"One believes as one finds." And I thought her eyes became hard. "The other day I read what is called a romantic novel. It had gone through numberless editions, and was, I suppose, the rage of reading circles. It told of all sorts of mysterious happenings and romantic adventures. Then I reflected on what had actually happened to myself and to girls with whom I am acquainted. I went to school in France and Germany, as well as in England, and, do you know, I really cannot find one bit of romance that has ever happened to me or to the girls I have known. I can't remember anything mysterious."

"Isn't life one great mystery?"

"Yes, mystery if you like, but simply because of our ignorance. When the mystery is explained, the explanation is as prosy as that cottage." And she looked towards a cottage door, where a woman stood by her wash-tub. "Do you ever find life mysterious, Mr. Erskine?"

"Yes, it is mysterious from end to end. Sometimes, as I sit in my little wooden hut, facing the sea, at night-time, and hear the wind moan its way over the cliffs and across the waste of waters, when the solemn feeling of night broods over everything, I feel that life is one great mystery. What is behind it all? What is the meaning of everything? Is there a Creator? What lies beyond what we call death? Surely, that is mystery enough. You may say, if you like, that this feeling of mystery is because of our ignorance; nevertheless, it is there."
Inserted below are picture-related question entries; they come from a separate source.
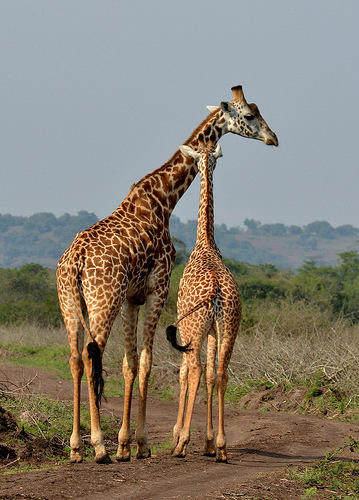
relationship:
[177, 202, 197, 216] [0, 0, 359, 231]
clouds are in blue sky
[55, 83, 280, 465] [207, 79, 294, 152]
adult giraffe has head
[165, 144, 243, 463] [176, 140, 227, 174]
giraffe has head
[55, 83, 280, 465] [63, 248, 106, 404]
adult giraffe has tail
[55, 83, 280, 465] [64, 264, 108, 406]
adult giraffe has tail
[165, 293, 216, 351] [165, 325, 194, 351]
tail has hair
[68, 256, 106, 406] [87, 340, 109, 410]
tail has hair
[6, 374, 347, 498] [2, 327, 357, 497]
dirt on ground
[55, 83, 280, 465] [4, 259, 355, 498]
adult giraffe in wasteland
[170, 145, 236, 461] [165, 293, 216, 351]
giraffe has tail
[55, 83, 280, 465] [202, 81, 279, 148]
adult giraffe has head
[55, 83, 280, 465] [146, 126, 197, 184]
adult giraffe has neck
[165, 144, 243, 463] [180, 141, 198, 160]
giraffe has ear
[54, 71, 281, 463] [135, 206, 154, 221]
adult giraffe has brown spot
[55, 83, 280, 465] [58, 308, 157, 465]
adult giraffe has legs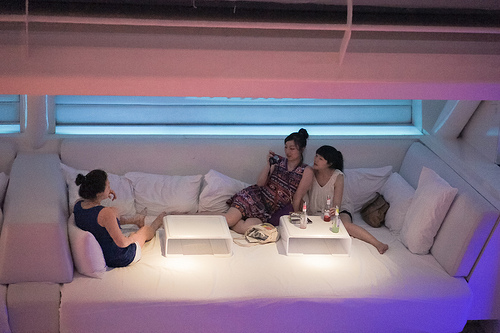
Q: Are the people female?
A: Yes, all the people are female.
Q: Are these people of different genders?
A: No, all the people are female.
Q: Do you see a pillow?
A: Yes, there is a pillow.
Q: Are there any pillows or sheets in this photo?
A: Yes, there is a pillow.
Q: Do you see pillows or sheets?
A: Yes, there is a pillow.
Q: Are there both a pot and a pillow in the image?
A: No, there is a pillow but no pots.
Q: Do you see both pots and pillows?
A: No, there is a pillow but no pots.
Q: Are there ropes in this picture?
A: No, there are no ropes.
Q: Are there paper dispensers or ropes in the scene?
A: No, there are no ropes or paper dispensers.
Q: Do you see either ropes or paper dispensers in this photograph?
A: No, there are no ropes or paper dispensers.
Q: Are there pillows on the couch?
A: Yes, there is a pillow on the couch.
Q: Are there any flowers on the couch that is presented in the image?
A: No, there is a pillow on the couch.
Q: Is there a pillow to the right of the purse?
A: Yes, there is a pillow to the right of the purse.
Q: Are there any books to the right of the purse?
A: No, there is a pillow to the right of the purse.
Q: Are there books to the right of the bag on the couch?
A: No, there is a pillow to the right of the purse.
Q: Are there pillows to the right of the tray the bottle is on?
A: Yes, there is a pillow to the right of the tray.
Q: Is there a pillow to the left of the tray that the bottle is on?
A: No, the pillow is to the right of the tray.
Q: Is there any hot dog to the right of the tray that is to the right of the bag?
A: No, there is a pillow to the right of the tray.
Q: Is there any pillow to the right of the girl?
A: Yes, there is a pillow to the right of the girl.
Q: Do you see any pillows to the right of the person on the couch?
A: Yes, there is a pillow to the right of the girl.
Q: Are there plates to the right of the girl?
A: No, there is a pillow to the right of the girl.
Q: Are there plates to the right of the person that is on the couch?
A: No, there is a pillow to the right of the girl.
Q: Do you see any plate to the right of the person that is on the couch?
A: No, there is a pillow to the right of the girl.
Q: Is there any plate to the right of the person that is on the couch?
A: No, there is a pillow to the right of the girl.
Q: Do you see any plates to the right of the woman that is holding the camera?
A: No, there is a pillow to the right of the woman.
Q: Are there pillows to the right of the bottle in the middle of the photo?
A: Yes, there is a pillow to the right of the bottle.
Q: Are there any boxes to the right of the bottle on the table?
A: No, there is a pillow to the right of the bottle.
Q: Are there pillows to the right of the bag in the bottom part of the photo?
A: Yes, there is a pillow to the right of the bag.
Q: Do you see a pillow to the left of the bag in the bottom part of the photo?
A: No, the pillow is to the right of the bag.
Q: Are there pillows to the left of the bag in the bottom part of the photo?
A: No, the pillow is to the right of the bag.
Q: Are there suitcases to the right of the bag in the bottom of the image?
A: No, there is a pillow to the right of the bag.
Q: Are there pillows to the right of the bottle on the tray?
A: Yes, there is a pillow to the right of the bottle.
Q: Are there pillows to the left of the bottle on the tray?
A: No, the pillow is to the right of the bottle.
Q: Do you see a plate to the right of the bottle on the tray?
A: No, there is a pillow to the right of the bottle.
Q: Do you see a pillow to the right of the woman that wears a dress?
A: Yes, there is a pillow to the right of the woman.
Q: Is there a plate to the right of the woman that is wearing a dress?
A: No, there is a pillow to the right of the woman.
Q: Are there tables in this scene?
A: Yes, there is a table.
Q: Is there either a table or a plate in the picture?
A: Yes, there is a table.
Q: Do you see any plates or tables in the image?
A: Yes, there is a table.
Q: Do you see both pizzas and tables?
A: No, there is a table but no pizzas.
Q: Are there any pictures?
A: No, there are no pictures.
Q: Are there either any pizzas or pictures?
A: No, there are no pictures or pizzas.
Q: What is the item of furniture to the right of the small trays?
A: The piece of furniture is a table.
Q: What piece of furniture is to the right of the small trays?
A: The piece of furniture is a table.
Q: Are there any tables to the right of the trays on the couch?
A: Yes, there is a table to the right of the trays.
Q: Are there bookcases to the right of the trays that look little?
A: No, there is a table to the right of the trays.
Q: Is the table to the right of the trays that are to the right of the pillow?
A: Yes, the table is to the right of the trays.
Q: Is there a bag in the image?
A: Yes, there is a bag.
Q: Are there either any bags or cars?
A: Yes, there is a bag.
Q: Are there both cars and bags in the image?
A: No, there is a bag but no cars.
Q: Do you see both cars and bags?
A: No, there is a bag but no cars.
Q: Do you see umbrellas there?
A: No, there are no umbrellas.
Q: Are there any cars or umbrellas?
A: No, there are no umbrellas or cars.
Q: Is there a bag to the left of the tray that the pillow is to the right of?
A: Yes, there is a bag to the left of the tray.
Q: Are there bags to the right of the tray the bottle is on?
A: No, the bag is to the left of the tray.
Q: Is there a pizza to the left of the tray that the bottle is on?
A: No, there is a bag to the left of the tray.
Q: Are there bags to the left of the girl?
A: Yes, there is a bag to the left of the girl.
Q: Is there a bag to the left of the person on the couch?
A: Yes, there is a bag to the left of the girl.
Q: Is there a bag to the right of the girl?
A: No, the bag is to the left of the girl.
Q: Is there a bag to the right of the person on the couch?
A: No, the bag is to the left of the girl.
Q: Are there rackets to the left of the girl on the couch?
A: No, there is a bag to the left of the girl.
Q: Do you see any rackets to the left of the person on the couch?
A: No, there is a bag to the left of the girl.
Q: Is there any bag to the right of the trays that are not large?
A: Yes, there is a bag to the right of the trays.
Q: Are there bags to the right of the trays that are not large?
A: Yes, there is a bag to the right of the trays.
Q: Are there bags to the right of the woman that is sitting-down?
A: Yes, there is a bag to the right of the woman.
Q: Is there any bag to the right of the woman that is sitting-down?
A: Yes, there is a bag to the right of the woman.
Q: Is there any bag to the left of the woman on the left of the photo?
A: No, the bag is to the right of the woman.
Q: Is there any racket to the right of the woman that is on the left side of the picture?
A: No, there is a bag to the right of the woman.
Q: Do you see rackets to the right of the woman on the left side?
A: No, there is a bag to the right of the woman.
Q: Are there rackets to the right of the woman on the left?
A: No, there is a bag to the right of the woman.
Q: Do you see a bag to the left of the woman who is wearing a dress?
A: Yes, there is a bag to the left of the woman.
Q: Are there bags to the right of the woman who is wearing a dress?
A: No, the bag is to the left of the woman.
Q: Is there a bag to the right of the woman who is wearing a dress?
A: No, the bag is to the left of the woman.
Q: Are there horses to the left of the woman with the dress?
A: No, there is a bag to the left of the woman.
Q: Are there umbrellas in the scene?
A: No, there are no umbrellas.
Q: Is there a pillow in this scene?
A: Yes, there is a pillow.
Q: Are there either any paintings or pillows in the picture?
A: Yes, there is a pillow.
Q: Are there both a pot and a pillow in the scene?
A: No, there is a pillow but no pots.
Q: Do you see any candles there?
A: No, there are no candles.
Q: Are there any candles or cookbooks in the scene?
A: No, there are no candles or cookbooks.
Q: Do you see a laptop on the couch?
A: No, there is a pillow on the couch.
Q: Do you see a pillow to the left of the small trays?
A: Yes, there is a pillow to the left of the trays.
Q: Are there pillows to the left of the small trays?
A: Yes, there is a pillow to the left of the trays.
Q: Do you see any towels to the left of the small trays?
A: No, there is a pillow to the left of the trays.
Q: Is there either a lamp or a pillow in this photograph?
A: Yes, there is a pillow.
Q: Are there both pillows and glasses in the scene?
A: No, there is a pillow but no glasses.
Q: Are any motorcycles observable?
A: No, there are no motorcycles.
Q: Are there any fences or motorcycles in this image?
A: No, there are no motorcycles or fences.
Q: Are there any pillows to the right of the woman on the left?
A: Yes, there is a pillow to the right of the woman.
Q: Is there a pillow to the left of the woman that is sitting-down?
A: No, the pillow is to the right of the woman.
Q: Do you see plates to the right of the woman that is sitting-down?
A: No, there is a pillow to the right of the woman.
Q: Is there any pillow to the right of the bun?
A: Yes, there is a pillow to the right of the bun.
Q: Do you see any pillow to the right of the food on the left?
A: Yes, there is a pillow to the right of the bun.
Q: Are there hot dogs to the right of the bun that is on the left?
A: No, there is a pillow to the right of the bun.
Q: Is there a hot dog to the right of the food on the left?
A: No, there is a pillow to the right of the bun.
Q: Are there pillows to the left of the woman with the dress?
A: Yes, there is a pillow to the left of the woman.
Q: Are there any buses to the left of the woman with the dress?
A: No, there is a pillow to the left of the woman.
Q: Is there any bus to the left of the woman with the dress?
A: No, there is a pillow to the left of the woman.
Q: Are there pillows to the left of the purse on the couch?
A: Yes, there is a pillow to the left of the purse.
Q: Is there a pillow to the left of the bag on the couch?
A: Yes, there is a pillow to the left of the purse.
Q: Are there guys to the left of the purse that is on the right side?
A: No, there is a pillow to the left of the purse.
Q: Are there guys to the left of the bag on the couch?
A: No, there is a pillow to the left of the purse.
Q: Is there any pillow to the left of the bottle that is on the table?
A: Yes, there is a pillow to the left of the bottle.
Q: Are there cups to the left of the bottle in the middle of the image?
A: No, there is a pillow to the left of the bottle.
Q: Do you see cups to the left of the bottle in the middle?
A: No, there is a pillow to the left of the bottle.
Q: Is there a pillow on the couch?
A: Yes, there is a pillow on the couch.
"Yes," she replied. "But the trouble is that, in so far as we have discovered mysteries, they turn out to be of the most prosy and commonplace nature. Things that were once unknown, and appealed to the world as romantic, now that they are known are just as prosy and uninteresting as the commonplace. Directly a thing is known it becomes humdrum. I went to a lecture one night given by a scientist—an astronomer, in fact. He was lecturing on the planet Mars. He said that he himself had examined the planet through a powerful telescope, and he had seen what to him were convincing proofs that there were canals cut through a piece of land which was similar in nature to the Isthmus of Panama. As a consequence the planet Mars was inhabited—inhabited by thinking, sentient beings, who lived in a world millions of miles from this world. It seemed very wonderful at that time, but, when I came to think of it, it was all very prosy. What if it were inhabited? It would simply mean that people somehow exist there, just as they exist here, and think and suffer, and struggle and die. Can anything be more prosy and unromantic than that?"

"Isn't the very mystery of death itself attractive—wonderful?" I asked.

"Do you think so?" And she looked at me curiously.

"Sometimes," I replied, "although I dread the thought of death, I have a kind of feverish curiosity about it, and I would like to die just to know."

"Yet it would be disappointing in the end. When that so-called mystery comes to be explained, there will be nothing but great, blank darkness."

"And that is your creed of life and death?"